Result and discussion

Characteristic congeners of PAHs in emission

Hierarchical clustering analysis (HCA) and classifications for relative similarities42,43 of PAHs emission factors (Table S5) show that sixteen PAHs can be divided into four groups (Table 1, Fig. 2). The first subgroup is Nap (Table 1, Fig. 2) because of its highest EFs in most emission sources (Table S5). Acy is the second subgroup (Table 1, Fig. 2) with significant lower EFs than that of Nap but higher than other PAHs congeners in most emission sources (Table S5). The third subgroup comprises four 3-ring PAHs (Ace, Flo, Phe and Ant) and two 4-ring PAHs (Pyr and Flu) (Fig. 2, Table 1). In this subgroup, the EFs of Phe (EFPhe) has the best linear correlation with the total EFs of this subgroup, showing the maximum R2 of 0.98 (N = 15, p < 0.01) (Table 1). Thus, the total EFs of the third subgroup can be expressed by EFPhe with the largest degree of accuracy43,44. The last subgroup is composed of the other eight PAHs congeners (Fig. 2, Table 1), including 4-ring PAHs (BaA and Chr) and 5, 6-ring PAHs (BbF, BkF, BaP, IcdP, DahA and BghiP). The EFs of BaA (EFBaA) correlates best with the total EFs of the eight PAHs in this subgroup with the maximum R2 of 0.98 (N = 15, p < 0.01) (Table 1). This indicates that the total EFs of the last subgroup can be presented by EFBaA. Moreover, the total EFs of sixteen PAHs (EFƩPAHs) are well related with EFNap, EFAcy, EFPhe, and EFBaA in a multilinear relationship (Eq. 5 and Fig. 3), having R2 of 0.99, high F values of 5257, and low SDEV of 24%. Therefore, Nap, Acy, Phe, and BaA can be employed as characteristic congeners of sixteen PAHs in emission sources (Fig. 3).

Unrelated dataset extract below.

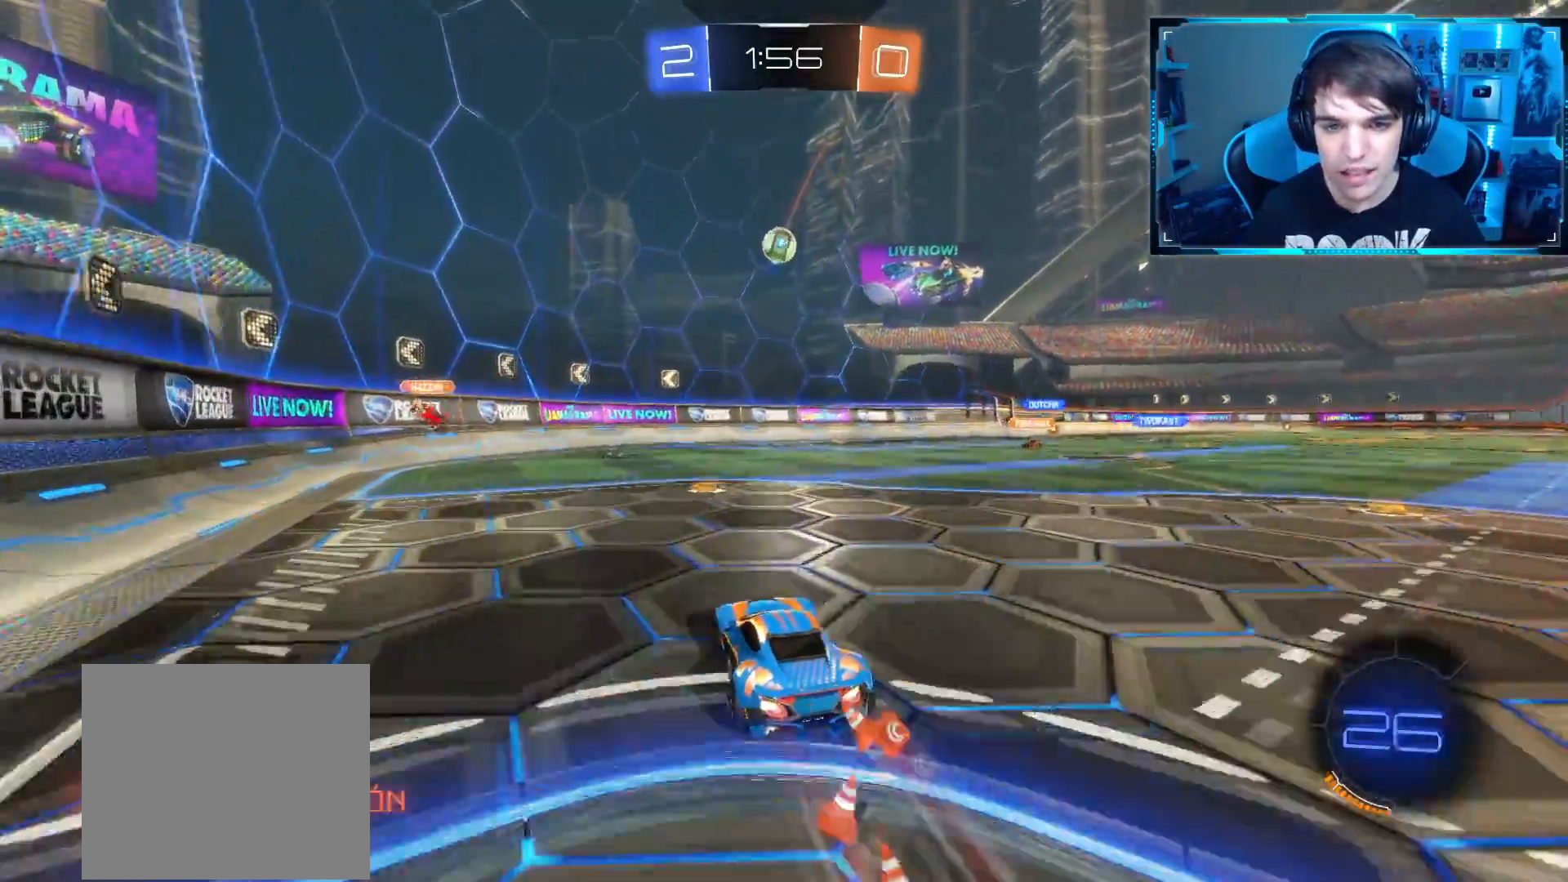
{"buttons": ["R2"], "left_stick": "down", "right_stick": "center", "events": [[150, "CIRCLE", "up"], [217, "left_stick", "down-left"], [250, "CROSS", "down"], [267, "left_stick", "down"], [467, "CROSS", "up"]]}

$$\begin{aligned} {\text{EF}}_{{\sum {\text{PAHs}}}} = & - 0.{45}\left( { \pm 0.{46}} \right) \, + \, 0.{98}\left( { \pm 0.{12}} \right) \, \times {\text{ EF}}_{{{\text{Nap}}}} + { 1}.{12}\left( { \pm 0.{11}} \right) \, \times {\text{ EF}}_{{{\text{Acy}}}} \\ & + { 2}.{82}\left( { \pm 0.{23}} \right) \, \times {\text{ EF}}_{{{\text{Phe}}}} + { 4}.0{4}\left( { \pm 0.{47}} \right) \, \times {\text{ EF}}_{{{\text{BaA}}}} \\ & \left( {{\text{N}} = {15},{\text{ R}}^{{2}} = 0.{99},{\text{ F}} = {5257},{\text{ SDEV}} = {24}\% } \right) \\ \end{aligned}$$
(5)
Figure 2
figure 2

Hierarchical clustering analysis dendrograms of emission factors of sixteen PAHs in emission sources using average linkage clustering between clusters.

Figure 3
figure 3

Fitted EFƩPAHs(cal) versus EFƩPAHs(exp) from nine PAHs emission sources. The y = x line (solid line) indicates a 1:1 relationship between EFƩPAHs(cal) and EFƩPAHs(exp). Dashed lines in the plot indicate the SDEV values from the reference line.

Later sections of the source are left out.